WHAT THIS TASK INVOLVES :: Starting at the line with "The Company had a" and going on through the line with "Dec-19 | Sept-19 |", reproduce each line in the records below exactly and nothing more.

GIVEN INFORMATION ::
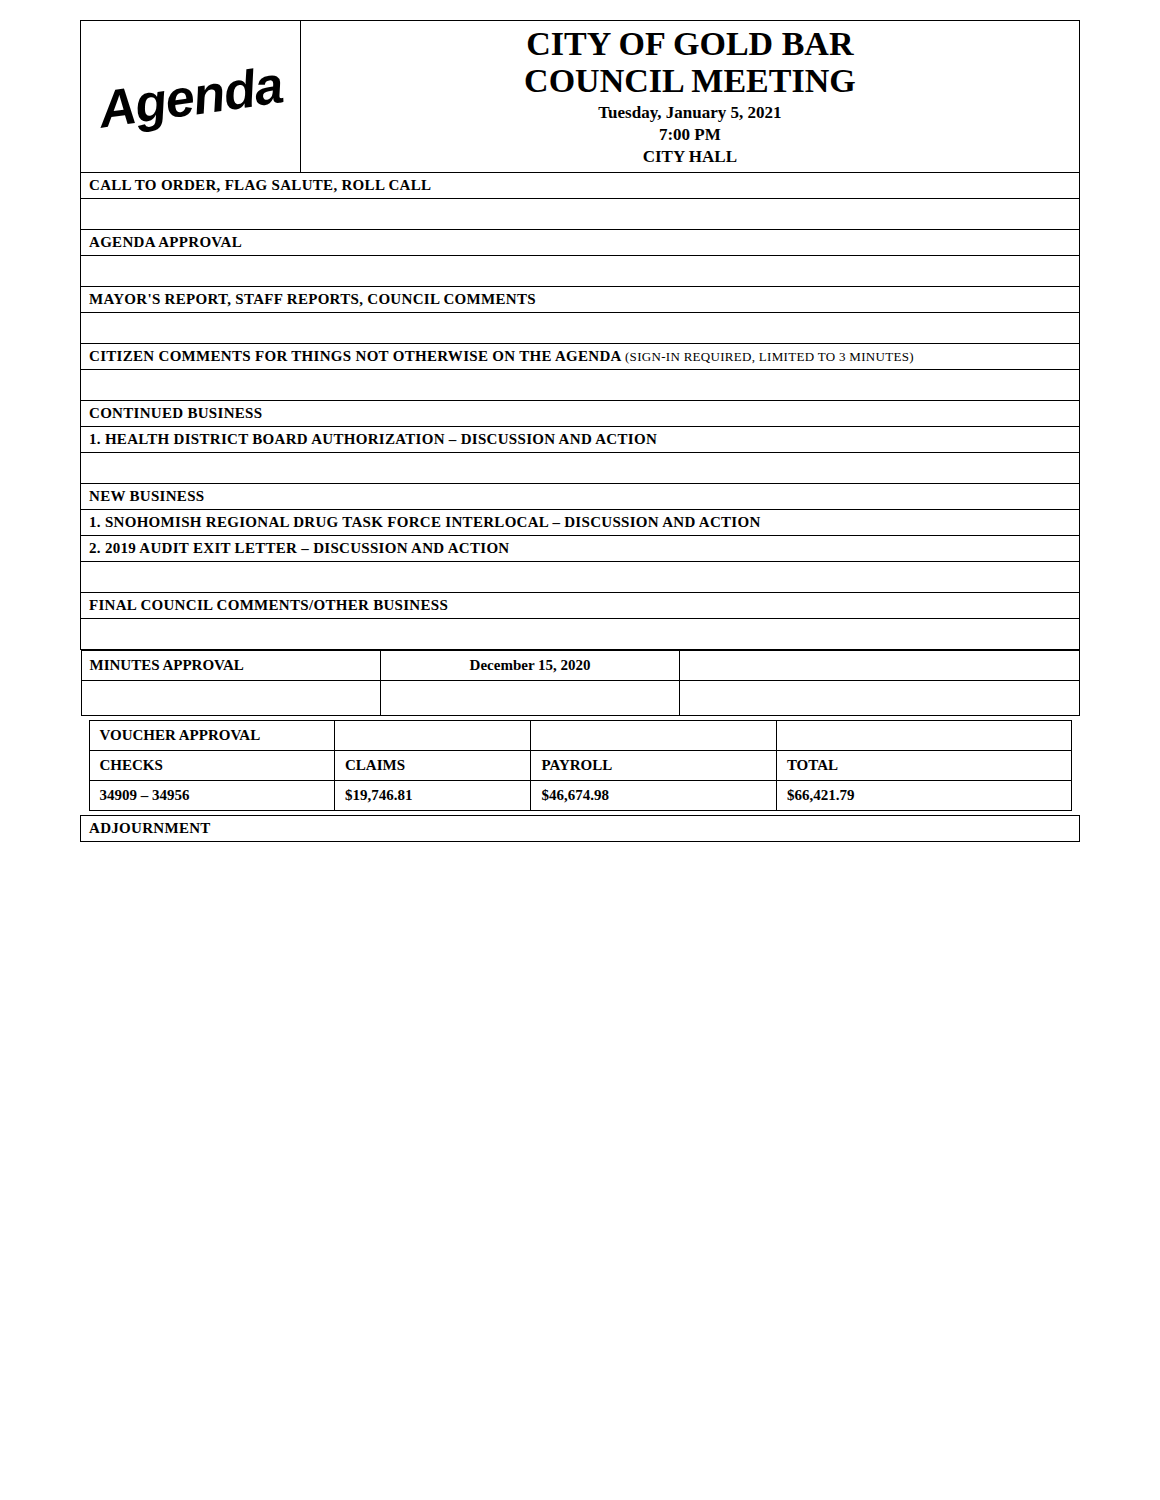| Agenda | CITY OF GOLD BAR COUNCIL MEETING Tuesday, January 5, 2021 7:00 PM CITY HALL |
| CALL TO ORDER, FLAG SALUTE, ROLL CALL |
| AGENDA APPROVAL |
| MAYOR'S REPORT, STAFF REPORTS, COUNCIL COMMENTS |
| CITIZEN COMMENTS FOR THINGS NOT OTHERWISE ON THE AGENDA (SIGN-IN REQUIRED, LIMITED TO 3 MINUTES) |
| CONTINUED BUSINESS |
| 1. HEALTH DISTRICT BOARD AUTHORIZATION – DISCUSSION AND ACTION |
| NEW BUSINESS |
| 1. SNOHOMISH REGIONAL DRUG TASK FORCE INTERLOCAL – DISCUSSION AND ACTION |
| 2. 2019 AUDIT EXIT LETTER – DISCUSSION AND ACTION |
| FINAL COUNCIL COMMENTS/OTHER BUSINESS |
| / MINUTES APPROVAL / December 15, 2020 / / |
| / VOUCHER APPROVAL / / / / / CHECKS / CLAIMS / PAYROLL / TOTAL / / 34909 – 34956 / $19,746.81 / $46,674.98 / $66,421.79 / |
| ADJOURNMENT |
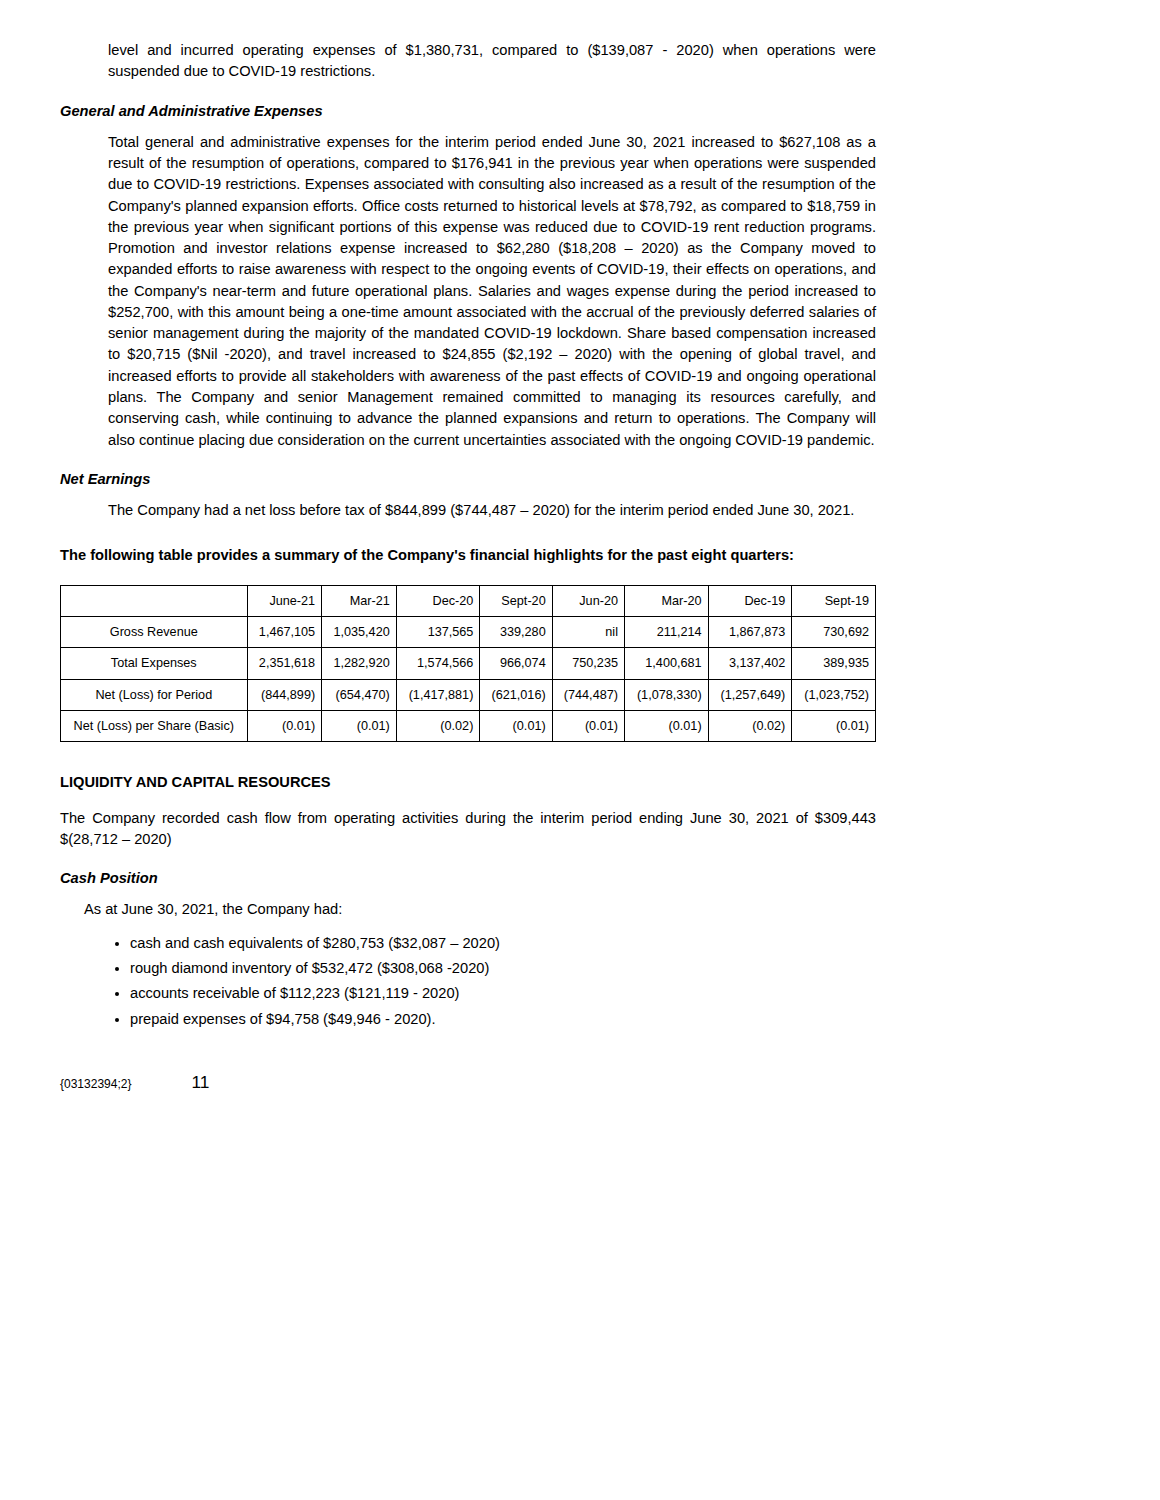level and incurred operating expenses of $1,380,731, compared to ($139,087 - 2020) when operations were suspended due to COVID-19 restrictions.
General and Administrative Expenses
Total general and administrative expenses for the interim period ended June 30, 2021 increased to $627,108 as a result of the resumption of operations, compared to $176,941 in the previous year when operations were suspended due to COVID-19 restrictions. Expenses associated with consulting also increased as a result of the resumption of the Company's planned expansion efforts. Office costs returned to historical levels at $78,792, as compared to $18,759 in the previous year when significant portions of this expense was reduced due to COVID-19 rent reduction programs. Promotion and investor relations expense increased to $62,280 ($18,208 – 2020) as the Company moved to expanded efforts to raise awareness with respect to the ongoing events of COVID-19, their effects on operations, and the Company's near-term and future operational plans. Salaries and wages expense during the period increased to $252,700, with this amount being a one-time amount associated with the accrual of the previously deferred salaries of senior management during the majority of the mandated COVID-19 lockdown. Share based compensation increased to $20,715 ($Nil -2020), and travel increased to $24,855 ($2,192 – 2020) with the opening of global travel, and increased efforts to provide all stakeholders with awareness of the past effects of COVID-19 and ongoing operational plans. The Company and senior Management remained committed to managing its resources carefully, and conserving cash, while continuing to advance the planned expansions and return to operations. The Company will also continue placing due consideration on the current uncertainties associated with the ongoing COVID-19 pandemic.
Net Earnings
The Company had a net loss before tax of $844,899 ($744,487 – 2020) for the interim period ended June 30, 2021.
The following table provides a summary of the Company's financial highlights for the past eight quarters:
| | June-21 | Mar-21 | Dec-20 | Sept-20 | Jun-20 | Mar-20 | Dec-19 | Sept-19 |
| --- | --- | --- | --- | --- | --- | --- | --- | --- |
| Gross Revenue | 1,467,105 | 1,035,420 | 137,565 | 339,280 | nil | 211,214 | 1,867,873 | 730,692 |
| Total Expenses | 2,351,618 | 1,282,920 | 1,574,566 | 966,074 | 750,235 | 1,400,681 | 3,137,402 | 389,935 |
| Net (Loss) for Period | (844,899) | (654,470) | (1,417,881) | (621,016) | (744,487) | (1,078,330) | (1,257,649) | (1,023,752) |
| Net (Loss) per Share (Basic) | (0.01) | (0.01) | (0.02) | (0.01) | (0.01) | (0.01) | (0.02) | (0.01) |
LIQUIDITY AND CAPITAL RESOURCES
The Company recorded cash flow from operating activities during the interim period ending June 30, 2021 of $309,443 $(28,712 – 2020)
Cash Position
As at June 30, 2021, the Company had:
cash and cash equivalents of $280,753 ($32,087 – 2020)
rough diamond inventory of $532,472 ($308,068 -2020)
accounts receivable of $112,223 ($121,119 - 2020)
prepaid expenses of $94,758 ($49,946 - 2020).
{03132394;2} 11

EXERCISE RESPONSE ::
The Company had a net loss before tax of $844,899 ($744,487 – 2020) for the interim period ended June 30, 2021.
The following table provides a summary of the Company's financial highlights for the past eight quarters:
| | June-21 | Mar-21 | Dec-20 | Sept-20 | Jun-20 | Mar-20 | Dec-19 | Sept-19 |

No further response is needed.